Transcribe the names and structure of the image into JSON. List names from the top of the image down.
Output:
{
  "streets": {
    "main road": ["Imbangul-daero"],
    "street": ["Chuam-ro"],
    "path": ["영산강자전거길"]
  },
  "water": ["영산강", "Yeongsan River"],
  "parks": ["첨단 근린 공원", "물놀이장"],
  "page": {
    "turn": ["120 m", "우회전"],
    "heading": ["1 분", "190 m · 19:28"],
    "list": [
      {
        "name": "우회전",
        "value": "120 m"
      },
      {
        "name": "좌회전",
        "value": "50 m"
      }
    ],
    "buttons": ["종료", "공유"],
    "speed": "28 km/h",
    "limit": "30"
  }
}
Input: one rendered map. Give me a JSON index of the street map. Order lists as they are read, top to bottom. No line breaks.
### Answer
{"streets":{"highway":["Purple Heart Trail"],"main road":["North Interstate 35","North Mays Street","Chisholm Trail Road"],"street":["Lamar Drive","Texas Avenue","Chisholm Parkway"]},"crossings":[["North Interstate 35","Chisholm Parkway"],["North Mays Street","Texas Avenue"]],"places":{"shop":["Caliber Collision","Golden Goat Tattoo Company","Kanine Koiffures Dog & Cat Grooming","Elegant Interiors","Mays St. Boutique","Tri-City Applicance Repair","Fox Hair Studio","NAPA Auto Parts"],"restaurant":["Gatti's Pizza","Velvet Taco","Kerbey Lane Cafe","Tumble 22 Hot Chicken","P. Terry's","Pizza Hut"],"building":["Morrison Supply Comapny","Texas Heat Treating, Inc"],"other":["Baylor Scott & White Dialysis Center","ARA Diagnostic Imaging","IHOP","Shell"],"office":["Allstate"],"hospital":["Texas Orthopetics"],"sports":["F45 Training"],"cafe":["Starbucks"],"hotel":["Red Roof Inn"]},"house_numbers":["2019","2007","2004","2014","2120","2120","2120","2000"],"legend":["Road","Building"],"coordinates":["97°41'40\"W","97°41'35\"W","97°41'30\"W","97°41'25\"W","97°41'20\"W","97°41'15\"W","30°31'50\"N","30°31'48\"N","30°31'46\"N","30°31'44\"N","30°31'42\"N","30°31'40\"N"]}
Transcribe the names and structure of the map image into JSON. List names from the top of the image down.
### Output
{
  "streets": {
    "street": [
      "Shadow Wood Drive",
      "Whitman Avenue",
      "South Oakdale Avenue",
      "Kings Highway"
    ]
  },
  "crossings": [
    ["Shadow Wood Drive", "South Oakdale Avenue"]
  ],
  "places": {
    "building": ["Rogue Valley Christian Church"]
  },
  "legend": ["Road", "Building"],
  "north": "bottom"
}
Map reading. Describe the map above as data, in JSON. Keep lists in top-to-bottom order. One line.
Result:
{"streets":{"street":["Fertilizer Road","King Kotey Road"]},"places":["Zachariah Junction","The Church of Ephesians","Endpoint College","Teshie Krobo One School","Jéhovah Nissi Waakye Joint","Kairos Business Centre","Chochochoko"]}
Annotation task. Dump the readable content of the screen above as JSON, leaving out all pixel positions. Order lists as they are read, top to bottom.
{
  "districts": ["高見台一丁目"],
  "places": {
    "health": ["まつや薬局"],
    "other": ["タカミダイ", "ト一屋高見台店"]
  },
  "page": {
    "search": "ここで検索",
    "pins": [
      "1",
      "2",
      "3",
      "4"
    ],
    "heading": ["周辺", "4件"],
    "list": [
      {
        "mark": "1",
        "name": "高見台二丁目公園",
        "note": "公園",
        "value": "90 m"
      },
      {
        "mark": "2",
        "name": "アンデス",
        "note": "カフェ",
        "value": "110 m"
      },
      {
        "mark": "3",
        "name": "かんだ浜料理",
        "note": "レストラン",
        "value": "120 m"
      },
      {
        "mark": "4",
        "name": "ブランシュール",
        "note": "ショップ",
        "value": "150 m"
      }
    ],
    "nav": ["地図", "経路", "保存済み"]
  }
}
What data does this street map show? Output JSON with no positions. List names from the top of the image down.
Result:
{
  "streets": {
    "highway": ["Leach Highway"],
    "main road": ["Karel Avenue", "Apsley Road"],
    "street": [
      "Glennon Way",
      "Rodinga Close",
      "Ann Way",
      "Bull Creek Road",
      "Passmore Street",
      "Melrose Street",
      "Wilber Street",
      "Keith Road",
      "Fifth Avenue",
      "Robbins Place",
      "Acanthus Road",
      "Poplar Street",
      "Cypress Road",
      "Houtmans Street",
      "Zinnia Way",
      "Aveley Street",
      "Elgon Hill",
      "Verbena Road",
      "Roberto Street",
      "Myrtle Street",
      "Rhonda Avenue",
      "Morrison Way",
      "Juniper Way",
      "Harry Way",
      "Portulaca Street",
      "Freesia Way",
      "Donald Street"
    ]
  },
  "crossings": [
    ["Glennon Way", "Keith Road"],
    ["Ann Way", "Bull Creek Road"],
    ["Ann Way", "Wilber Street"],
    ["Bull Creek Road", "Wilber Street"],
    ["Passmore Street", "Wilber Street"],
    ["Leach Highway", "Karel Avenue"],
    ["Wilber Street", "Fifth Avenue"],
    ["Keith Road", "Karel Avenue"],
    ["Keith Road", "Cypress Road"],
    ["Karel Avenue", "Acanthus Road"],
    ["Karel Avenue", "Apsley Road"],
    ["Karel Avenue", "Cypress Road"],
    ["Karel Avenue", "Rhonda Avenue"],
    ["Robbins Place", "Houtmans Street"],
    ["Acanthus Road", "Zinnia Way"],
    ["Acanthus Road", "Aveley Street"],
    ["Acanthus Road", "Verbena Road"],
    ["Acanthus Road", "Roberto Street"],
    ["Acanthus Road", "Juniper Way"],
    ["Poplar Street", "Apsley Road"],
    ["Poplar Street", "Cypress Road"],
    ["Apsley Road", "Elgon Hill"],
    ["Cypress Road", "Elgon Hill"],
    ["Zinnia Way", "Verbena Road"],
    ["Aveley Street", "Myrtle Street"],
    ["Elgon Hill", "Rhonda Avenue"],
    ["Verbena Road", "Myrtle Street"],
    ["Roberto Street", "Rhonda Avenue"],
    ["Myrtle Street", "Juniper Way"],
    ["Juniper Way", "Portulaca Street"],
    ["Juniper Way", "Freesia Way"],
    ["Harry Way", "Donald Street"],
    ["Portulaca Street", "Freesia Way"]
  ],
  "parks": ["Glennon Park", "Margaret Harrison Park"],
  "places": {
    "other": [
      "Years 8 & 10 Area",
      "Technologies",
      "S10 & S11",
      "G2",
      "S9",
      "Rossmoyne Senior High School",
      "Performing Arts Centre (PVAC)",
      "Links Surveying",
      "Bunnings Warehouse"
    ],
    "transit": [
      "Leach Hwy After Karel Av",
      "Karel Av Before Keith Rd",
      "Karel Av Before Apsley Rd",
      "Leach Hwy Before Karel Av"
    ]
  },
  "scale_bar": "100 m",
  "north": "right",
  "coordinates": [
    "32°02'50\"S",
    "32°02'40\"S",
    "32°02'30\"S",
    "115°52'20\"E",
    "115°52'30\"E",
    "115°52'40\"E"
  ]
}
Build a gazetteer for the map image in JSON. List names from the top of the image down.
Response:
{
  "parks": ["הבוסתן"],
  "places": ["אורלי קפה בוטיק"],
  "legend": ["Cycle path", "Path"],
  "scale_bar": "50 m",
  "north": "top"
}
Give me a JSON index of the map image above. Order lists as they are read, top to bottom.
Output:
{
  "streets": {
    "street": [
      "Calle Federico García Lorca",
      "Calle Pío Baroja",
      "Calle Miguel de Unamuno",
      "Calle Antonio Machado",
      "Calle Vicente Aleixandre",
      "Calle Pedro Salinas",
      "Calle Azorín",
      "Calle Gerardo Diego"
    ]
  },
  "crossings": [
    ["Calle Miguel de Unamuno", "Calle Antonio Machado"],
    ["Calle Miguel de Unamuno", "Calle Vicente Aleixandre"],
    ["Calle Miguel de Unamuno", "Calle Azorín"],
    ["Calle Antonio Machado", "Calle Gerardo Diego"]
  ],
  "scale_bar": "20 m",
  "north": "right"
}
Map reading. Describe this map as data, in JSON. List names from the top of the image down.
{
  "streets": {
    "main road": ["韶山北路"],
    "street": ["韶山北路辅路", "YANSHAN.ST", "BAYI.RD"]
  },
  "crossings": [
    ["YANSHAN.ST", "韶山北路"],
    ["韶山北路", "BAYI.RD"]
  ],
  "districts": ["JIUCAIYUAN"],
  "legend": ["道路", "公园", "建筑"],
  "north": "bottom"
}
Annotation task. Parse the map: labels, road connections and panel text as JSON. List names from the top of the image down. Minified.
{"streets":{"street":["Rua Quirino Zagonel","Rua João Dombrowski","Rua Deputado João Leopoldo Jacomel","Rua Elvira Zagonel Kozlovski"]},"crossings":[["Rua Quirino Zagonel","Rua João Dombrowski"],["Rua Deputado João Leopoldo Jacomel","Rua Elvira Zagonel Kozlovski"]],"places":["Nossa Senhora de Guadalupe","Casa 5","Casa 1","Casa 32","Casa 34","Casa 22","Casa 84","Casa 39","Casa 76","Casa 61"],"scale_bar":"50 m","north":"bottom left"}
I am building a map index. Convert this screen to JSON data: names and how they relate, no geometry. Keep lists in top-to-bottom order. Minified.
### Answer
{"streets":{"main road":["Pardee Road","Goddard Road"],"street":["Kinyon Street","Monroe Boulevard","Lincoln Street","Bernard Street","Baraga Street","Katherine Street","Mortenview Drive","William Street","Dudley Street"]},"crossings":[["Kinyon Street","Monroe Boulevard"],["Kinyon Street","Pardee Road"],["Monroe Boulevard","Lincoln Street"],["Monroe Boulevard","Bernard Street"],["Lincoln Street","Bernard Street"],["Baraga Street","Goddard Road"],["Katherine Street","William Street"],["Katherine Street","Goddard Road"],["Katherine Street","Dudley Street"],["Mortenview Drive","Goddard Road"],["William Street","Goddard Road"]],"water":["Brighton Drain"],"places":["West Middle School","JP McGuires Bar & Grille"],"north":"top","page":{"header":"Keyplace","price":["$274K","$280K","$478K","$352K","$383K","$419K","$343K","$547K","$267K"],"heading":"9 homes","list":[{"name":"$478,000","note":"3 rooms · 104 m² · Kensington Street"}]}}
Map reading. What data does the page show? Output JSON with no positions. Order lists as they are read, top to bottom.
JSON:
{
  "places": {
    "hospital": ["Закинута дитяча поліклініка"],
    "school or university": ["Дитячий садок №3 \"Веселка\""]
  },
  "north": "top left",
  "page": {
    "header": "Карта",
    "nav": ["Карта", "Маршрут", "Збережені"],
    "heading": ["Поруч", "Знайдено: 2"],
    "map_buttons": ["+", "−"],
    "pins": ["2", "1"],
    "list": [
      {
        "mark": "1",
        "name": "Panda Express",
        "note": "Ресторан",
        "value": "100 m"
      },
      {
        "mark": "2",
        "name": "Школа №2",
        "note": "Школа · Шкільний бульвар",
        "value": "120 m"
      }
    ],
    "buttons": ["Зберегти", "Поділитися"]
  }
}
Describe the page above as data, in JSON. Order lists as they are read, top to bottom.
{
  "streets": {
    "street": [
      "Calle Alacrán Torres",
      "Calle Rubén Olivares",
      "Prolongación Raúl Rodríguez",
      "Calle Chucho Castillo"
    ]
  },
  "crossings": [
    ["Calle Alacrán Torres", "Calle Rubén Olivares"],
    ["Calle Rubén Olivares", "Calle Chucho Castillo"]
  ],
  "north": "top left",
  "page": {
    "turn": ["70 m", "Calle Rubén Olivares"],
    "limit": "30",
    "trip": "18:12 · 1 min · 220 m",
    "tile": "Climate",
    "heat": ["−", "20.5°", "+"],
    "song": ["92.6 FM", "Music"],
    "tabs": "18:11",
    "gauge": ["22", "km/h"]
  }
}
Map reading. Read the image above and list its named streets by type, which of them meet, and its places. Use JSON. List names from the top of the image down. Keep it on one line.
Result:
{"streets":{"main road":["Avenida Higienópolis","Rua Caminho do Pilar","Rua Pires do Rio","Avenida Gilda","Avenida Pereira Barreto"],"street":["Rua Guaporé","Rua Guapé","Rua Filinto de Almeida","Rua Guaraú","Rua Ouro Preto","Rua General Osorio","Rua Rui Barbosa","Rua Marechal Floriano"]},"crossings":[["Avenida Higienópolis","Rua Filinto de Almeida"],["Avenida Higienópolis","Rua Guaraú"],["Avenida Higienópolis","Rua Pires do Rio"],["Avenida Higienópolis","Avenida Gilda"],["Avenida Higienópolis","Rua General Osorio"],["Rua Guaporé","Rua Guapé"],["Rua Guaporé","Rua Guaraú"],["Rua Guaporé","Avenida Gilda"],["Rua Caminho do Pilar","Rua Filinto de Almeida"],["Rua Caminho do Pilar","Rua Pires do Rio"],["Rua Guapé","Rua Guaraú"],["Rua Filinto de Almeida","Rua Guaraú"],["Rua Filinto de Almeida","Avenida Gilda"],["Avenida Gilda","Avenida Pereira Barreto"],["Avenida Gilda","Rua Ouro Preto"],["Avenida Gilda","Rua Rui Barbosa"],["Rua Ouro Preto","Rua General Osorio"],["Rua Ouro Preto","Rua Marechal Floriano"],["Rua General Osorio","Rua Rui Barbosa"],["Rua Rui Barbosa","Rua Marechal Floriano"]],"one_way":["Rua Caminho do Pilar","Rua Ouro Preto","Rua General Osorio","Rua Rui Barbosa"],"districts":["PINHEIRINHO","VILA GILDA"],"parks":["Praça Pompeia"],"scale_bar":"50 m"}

— WORK TO BE COMPLETED —
All lines containing "Passmore" in the material above should appear in your reply, copied exactly.

— WRITTEN ANSWER —
      "Passmore Street",
    ["Passmore Street", "Wilber Street"],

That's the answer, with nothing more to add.